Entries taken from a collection
=== Begin Enclosure ===

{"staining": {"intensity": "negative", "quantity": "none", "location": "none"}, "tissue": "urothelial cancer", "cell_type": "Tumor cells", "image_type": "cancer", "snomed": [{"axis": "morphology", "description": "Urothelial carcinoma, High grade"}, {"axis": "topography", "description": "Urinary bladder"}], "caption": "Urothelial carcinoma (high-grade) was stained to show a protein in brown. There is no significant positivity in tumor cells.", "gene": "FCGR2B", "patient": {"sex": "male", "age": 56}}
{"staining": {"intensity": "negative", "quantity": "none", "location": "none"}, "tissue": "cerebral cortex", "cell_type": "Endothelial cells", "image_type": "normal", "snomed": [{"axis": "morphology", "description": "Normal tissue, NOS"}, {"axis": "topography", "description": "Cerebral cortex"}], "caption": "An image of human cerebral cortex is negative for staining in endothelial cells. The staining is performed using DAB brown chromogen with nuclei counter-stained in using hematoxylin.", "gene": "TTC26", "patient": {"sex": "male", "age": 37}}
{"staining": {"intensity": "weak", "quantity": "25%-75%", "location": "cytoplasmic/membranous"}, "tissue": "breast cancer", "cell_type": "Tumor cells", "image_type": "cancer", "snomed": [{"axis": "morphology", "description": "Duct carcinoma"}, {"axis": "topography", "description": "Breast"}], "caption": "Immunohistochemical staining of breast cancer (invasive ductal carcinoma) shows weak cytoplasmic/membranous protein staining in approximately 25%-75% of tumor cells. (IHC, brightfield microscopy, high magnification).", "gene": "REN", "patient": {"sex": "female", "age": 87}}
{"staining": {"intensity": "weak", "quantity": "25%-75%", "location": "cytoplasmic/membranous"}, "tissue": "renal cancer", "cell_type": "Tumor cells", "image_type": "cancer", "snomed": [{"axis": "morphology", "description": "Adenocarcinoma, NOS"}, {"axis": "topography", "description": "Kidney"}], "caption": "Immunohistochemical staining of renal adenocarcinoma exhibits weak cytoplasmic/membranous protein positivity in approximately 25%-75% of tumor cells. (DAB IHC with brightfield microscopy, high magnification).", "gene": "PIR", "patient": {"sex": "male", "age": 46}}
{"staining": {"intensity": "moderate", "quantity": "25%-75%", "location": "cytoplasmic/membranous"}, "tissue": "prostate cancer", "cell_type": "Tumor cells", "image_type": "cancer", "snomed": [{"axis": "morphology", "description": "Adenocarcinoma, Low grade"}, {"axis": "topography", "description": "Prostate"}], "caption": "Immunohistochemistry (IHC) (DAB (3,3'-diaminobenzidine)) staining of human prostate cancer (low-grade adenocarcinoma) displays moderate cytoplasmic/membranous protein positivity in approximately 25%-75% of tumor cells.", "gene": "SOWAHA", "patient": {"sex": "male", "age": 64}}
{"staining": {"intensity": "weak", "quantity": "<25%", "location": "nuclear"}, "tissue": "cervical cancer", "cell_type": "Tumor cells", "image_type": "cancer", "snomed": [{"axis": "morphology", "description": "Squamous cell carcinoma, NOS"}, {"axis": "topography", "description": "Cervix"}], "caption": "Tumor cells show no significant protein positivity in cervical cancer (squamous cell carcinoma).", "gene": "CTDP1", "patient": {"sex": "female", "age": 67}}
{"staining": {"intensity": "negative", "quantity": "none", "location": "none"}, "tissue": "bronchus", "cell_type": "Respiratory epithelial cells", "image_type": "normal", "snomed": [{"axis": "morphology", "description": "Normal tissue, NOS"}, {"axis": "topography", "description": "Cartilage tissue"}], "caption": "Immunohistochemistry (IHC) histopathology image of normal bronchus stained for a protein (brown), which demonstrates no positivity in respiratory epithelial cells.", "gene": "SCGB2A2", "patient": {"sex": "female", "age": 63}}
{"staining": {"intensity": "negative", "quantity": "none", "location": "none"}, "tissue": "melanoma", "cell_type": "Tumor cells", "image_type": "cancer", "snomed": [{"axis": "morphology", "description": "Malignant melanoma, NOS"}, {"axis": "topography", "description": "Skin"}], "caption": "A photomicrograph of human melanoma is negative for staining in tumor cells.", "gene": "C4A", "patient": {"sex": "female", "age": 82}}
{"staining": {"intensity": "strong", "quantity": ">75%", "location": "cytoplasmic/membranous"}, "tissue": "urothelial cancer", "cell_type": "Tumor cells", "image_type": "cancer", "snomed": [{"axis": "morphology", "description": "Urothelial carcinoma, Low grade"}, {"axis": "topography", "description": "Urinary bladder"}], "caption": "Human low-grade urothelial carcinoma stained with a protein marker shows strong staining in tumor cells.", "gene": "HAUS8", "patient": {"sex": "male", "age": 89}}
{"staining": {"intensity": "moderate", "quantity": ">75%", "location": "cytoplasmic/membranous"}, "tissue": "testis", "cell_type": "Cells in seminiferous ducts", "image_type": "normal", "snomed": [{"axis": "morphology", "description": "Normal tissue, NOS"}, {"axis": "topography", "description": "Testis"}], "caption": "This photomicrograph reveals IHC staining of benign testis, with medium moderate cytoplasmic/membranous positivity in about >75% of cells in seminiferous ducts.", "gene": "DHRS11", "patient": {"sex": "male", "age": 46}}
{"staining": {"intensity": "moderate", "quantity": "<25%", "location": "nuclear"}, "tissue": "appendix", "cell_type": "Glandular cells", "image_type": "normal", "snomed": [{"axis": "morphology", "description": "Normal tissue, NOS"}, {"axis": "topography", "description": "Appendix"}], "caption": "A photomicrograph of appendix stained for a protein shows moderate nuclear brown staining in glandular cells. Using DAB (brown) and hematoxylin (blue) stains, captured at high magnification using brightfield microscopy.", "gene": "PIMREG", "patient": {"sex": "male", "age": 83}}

=== End Enclosure ===

Task description
Go through the data above and count the lines that hold "grade". Respond with the number and no other words.

Response
3